Decades later, the 46-year-old Indigenous woman is still fighting for an apology and reparations along with thousands of others robbed of their fertility in a 1990s state campaign condemned by the United Nations.

“My life was cut short,” Loayza told AFP, recounting how her partner abandoned her over the procedure, which also left her with lasting pain.

“On the outside, we look fine, but inside we are withering,” she said of the estimated 270,000 women who, like her, were coerced, pressured or deceived into surgery to have their fallopian tubes tied.

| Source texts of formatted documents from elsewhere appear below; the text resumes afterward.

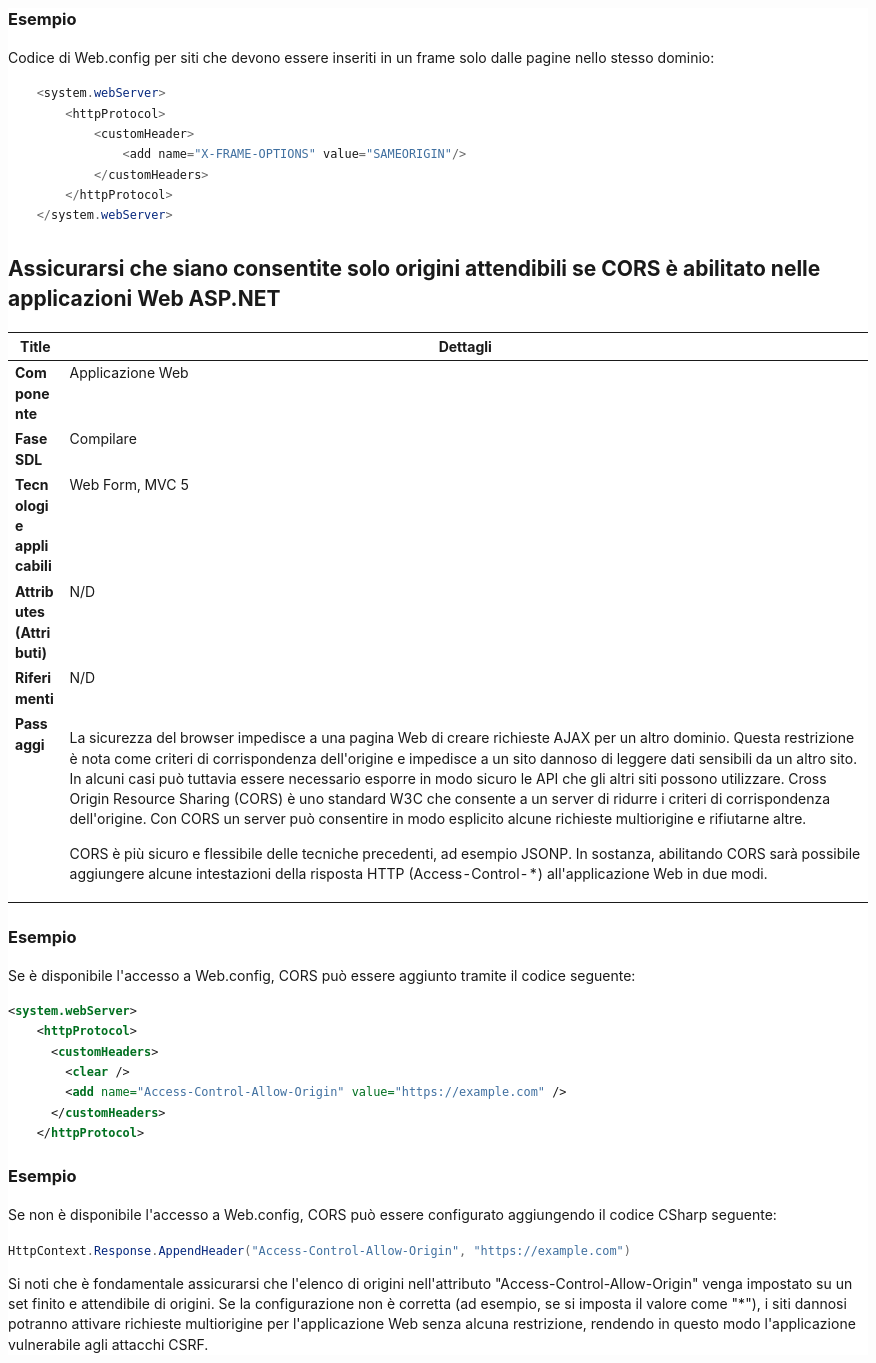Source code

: ### <a name="example"></a>Esempio
Codice di Web.config per siti che devono essere inseriti in un frame solo dalle pagine nello stesso dominio: 
```csharp
    <system.webServer>
        <httpProtocol>
            <customHeader>
                <add name="X-FRAME-OPTIONS" value="SAMEORIGIN"/>
            </customHeaders>
        </httpProtocol>
    </system.webServer>
```

## <a id="cors-aspnet"></a>Assicurarsi che siano consentite solo origini attendibili se CORS è abilitato nelle applicazioni Web ASP.NET

| Title                   | Dettagli      |
| ----------------------- | ------------ |
| **Componente**               | Applicazione Web | 
| **Fase SDL**               | Compilare |  
| **Tecnologie applicabili** | Web Form, MVC 5 |
| **Attributes (Attributi)**              | N/D  |
| **Riferimenti**              | N/D  |
| **Passaggi** | <p>La sicurezza del browser impedisce a una pagina Web di creare richieste AJAX per un altro dominio. Questa restrizione è nota come criteri di corrispondenza dell'origine e impedisce a un sito dannoso di leggere dati sensibili da un altro sito. In alcuni casi può tuttavia essere necessario esporre in modo sicuro le API che gli altri siti possono utilizzare. Cross Origin Resource Sharing (CORS) è uno standard W3C che consente a un server di ridurre i criteri di corrispondenza dell'origine. Con CORS un server può consentire in modo esplicito alcune richieste multiorigine e rifiutarne altre.</p><p>CORS è più sicuro e flessibile delle tecniche precedenti, ad esempio JSONP. In sostanza, abilitando CORS sarà possibile aggiungere alcune intestazioni della risposta HTTP (Access-Control-*) all'applicazione Web in due modi.</p>|

### <a name="example"></a>Esempio
Se è disponibile l'accesso a Web.config, CORS può essere aggiunto tramite il codice seguente: 
```XML
<system.webServer>
    <httpProtocol>
      <customHeaders>
        <clear />
        <add name="Access-Control-Allow-Origin" value="https://example.com" />
      </customHeaders>
    </httpProtocol>
```

### <a name="example"></a>Esempio
Se non è disponibile l'accesso a Web.config, CORS può essere configurato aggiungendo il codice CSharp seguente: 
```csharp
HttpContext.Response.AppendHeader("Access-Control-Allow-Origin", "https://example.com")
```

Si noti che è fondamentale assicurarsi che l'elenco di origini nell'attributo "Access-Control-Allow-Origin" venga impostato su un set finito e attendibile di origini. Se la configurazione non è corretta (ad esempio, se si imposta il valore come "*"), i siti dannosi potranno attivare richieste multiorigine per l'applicazione Web senza alcuna restrizione, rendendo in questo modo l'applicazione vulnerabile agli attacchi CSRF.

Eighteen women died, according to official data, during the campaign that marked the final years of then-President Alberto Fujimori’s 1990-2000 rule.

His government said it had offered sterilization as part of a family planning project, but the UN women’s rights committee said in a report last October the state had carried out a “systematic and generalized attack against rural and Indigenous women.”

It said the procedures were carried out without informed consent from victims who were often poorly educated and did not understand Spanish, the language of officialdom in Peru.

“It’s not something that was done in the cities… but in a specific (rural) area as a way of fighting poverty so that the poorest women didn’t reproduce,” Leticia Bonifaz, who was a member of the UN committee, told AFP.

She said it was the biggest known case of forced sterilization in Latin America.

– ‘Life hasn’t been easy’ –

Loayza today is an activist. She wishes she could have had more children and rarely smiles.

In 1997, she was living in rural Huancavelica in Peru’s southeast, with a baby a few months old.

Her life changed dramatically when she left home one day, stuffed with other women onto the back of a truck “like sheep,” to collect promised food aid from a nearby clinic.